[Texte d'étude]
Malgré les failles évidentes d’un tel dispositif, la plateforme californienne semble commencer à prendre la mesure des dérives causées par ces locations « sauvages » : les hôteliers, les syndics de copropriété et le fisc français reprochent en effet à AirBnb de fausser la concurrence avec les professionnels de l’hôtellerie ou encore d’encourager la fraude. Encore ne sont-ce là que quelques unes des conséquences négatives de la prolifération des offres de location en ligne.

AirBnb, une menace pour l’art de vivre à la française

Les abus sont très nombreux sur les plateformes numériques. Des multi-propriétaires n’hésitent pas, par exemple, à proposer plusieurs logements à la location, dévoyant l’esprit « communautaire » qui prévalait à la naissance d’AirBnb pour développer un véritable business. De nombreux locataires, quant à eux, outrepassent leurs obligations légales envers leurs propriétaires et louent leur logement sans leur demander l’autorisation – parfois même au sein de HLM. Enfin, les durées de location excèdent souvent la durée légale, fixée désormais par la loi à 120 jours par an.

Les locations proposées par ces plateformes engendrent surtout une concurrence déloyale avec l’offre traditionnelle proposée par les hôteliers et professionnels du tourisme. Alors que les premières ne sont taxées qu’à partir de 23 000 euros de revenus annuels – et que seuls 15% des utilisateurs pensaient déclarer leurs revenus en 2016 –, le revenu d’une chambre d’hôtel est, quant à lui, taxé dès le premier euro. Les hôteliers sont également soumis à des obligations réglementaires en matière fiscale, sociale, de sécurité, d’hygiène ou d’accessibilité que ne sont pas tenus de respecter les loueurs non professionnels.
[/Texte d'étude]
[Données fournies]
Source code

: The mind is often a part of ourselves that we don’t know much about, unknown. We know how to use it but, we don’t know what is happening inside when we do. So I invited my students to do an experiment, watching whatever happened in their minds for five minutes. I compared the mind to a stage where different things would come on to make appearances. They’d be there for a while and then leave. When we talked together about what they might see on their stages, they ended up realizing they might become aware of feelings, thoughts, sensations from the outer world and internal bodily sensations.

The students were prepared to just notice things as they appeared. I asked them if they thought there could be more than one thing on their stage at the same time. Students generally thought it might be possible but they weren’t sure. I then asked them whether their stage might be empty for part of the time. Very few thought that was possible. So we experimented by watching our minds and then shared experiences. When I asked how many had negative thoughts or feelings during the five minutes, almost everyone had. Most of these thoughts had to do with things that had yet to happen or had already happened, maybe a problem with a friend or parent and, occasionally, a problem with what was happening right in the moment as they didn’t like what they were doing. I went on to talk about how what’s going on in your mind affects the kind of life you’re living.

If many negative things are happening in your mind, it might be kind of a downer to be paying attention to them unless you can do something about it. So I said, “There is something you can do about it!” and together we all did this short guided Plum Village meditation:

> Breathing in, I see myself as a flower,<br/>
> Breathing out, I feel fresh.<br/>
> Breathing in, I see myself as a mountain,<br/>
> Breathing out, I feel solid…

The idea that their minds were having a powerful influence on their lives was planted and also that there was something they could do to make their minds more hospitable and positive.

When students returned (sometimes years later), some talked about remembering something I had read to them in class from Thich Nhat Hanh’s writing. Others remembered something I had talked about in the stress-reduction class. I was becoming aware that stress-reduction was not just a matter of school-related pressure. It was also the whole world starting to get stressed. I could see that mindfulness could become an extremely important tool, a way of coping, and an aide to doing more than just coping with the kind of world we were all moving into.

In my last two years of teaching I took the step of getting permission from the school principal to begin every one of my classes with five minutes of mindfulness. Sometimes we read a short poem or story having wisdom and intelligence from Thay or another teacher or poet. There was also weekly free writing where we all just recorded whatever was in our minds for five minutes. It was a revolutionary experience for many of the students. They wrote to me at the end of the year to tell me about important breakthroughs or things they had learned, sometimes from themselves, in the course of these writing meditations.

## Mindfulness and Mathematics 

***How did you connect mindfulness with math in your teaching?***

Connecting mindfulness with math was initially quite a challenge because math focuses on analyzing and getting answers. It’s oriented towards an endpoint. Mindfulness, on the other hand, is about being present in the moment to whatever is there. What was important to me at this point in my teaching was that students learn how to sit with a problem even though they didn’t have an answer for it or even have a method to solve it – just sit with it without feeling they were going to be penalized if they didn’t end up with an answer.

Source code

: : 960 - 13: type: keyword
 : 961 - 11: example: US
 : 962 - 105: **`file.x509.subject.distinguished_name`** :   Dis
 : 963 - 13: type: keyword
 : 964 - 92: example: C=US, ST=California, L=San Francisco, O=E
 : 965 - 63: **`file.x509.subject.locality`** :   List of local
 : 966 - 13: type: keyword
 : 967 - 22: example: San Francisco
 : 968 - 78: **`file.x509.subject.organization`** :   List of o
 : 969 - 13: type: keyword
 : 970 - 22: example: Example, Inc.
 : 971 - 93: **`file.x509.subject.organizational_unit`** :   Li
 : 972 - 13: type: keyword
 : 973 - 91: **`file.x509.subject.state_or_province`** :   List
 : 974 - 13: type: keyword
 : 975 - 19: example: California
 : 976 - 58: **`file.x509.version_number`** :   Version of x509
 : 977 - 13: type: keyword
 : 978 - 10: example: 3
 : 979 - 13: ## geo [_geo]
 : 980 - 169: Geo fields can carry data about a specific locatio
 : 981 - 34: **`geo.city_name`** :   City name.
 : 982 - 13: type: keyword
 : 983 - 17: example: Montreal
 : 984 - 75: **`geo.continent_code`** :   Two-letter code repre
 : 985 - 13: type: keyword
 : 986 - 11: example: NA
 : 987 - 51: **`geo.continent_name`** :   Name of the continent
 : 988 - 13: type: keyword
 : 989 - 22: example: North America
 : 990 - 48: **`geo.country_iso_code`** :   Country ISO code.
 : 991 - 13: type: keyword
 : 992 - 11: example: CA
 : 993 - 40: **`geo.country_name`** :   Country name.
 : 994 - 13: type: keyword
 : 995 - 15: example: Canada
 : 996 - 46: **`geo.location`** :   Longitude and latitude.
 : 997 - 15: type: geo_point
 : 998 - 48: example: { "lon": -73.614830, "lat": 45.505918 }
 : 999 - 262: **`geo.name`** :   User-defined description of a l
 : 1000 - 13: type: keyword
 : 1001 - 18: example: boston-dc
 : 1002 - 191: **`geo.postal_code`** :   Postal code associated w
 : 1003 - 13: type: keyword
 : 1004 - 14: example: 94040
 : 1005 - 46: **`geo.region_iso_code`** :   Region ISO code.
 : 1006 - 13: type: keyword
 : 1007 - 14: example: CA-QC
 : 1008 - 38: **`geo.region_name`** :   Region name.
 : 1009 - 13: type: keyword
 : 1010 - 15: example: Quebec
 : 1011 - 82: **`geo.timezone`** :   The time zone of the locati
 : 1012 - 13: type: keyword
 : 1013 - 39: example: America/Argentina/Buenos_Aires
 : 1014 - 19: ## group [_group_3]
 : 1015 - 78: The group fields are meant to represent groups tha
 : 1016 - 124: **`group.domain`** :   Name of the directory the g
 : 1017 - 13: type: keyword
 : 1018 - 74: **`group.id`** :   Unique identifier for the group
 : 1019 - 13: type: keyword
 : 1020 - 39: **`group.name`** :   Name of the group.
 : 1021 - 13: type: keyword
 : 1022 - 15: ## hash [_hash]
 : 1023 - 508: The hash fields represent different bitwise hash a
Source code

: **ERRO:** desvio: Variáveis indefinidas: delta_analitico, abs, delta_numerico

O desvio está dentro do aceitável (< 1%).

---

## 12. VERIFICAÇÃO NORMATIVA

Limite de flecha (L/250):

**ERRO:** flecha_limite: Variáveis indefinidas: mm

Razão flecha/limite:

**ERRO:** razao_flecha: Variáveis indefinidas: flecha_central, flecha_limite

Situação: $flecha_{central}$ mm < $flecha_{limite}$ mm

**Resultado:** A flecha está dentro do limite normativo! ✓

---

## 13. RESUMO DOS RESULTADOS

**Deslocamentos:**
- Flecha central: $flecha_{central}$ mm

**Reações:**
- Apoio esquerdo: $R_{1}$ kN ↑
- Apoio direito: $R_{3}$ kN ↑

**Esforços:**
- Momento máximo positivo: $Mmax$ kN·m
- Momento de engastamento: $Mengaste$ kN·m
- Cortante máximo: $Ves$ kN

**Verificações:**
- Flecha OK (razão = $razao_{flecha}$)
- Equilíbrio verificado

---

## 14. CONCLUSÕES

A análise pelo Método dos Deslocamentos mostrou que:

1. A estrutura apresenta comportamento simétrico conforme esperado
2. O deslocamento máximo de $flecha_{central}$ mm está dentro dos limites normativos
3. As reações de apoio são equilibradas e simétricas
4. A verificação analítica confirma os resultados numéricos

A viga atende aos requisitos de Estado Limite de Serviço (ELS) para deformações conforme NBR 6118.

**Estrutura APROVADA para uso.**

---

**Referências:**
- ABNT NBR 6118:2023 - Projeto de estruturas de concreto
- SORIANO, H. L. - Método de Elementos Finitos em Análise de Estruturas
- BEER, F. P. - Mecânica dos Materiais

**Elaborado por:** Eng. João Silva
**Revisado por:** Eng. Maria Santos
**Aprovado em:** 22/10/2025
[/Données fournies]
Travail demandé:
1. Reproduisez à l'identique les lignes des données, depuis le début de celles-ci jusqu'à la ligne contenant « If many negative », cette dernière comprise.
2. Prolongez le texte sur les locations AirBnb en reprenant après sa dernière phrase.
Le texte et les données n'ont aucun lien entre eux.

Réponses par consigne:
1.
Source code

: The mind is often a part of ourselves that we don’t know much about, unknown. We know how to use it but, we don’t know what is happening inside when we do. So I invited my students to do an experiment, watching whatever happened in their minds for five minutes. I compared the mind to a stage where different things would come on to make appearances. They’d be there for a while and then leave. When we talked together about what they might see on their stages, they ended up realizing they might become aware of feelings, thoughts, sensations from the outer world and internal bodily sensations.

The students were prepared to just notice things as they appeared. I asked them if they thought there could be more than one thing on their stage at the same time. Students generally thought it might be possible but they weren’t sure. I then asked them whether their stage might be empty for part of the time. Very few thought that was possible. So we experimented by watching our minds and then shared experiences. When I asked how many had negative thoughts or feelings during the five minutes, almost everyone had. Most of these thoughts had to do with things that had yet to happen or had already happened, maybe a problem with a friend or parent and, occasionally, a problem with what was happening right in the moment as they didn’t like what they were doing. I went on to talk about how what’s going on in your mind affects the kind of life you’re living.

If many negative things are happening in your mind, it might be kind of a downer to be paying attention to them unless you can do something about it. So I said, “There is something you can do about it!” and together we all did this short guided Plum Village meditation:

2.
Mais ce n’est pas tout. Non seulement les habitants historiques des immeubles dans lesquels sont loués des logements doivent supporter les désagréments causés par leurs nouveaux « voisins » – entrée à toute heure, bruit, non respect des règles de copropriété, etc. -, mais encore ces locations vident-elles des quartiers entiers de leurs habitants. Certains quartiers de Paris sont ainsi devenus des ghettos à touristes, comme le Marais ou l’Île-Saint-Louis, contribuant à l’enchérissement global des loyers et à la « fuite » de leurs habitants vers d’autres zones ou villes de banlieues.

Le développement anarchique des offres de location en ligne menace aussi directement le secteur du tourisme. Alors que celui-ci représente plus de 7% du PIB français et plus de 2 millions d’emplois, la profession toute entière souffre. Les attentats dont a été victime notre pays ont certes joué dans la désaffection des touristes pour Paris et la Côte d’Azur. Mais si la fréquentation touristique des hôtels franciliens a baissé de près de 20% en août 2016 par rapport à l’année précédente, cela s’explique aussi par la concurrence des quelques 75 000 logements que compte la plateforme AirBnb pour la seule ville de Paris. Des logements qui représentent entre 5% et 10% du parc locatif de la capitale, et qui transforment en profondeur la physionomie de ses quartiers.

Contrairement aux clients des hôtels, les locataires d’AirBnb ne fréquentent pas les petits commerces. En monopolisant certains appartements, ils nuisent à la mixité sociale, à la vie de quartier et à un certain art de vivre à la française. Autour des hôtels, c’est tout un écosystème qui pâtit de ces changements d’habitudes. Autant d’arguments qui ont convaincu de nombreuses métropoles de par le monde de réagir.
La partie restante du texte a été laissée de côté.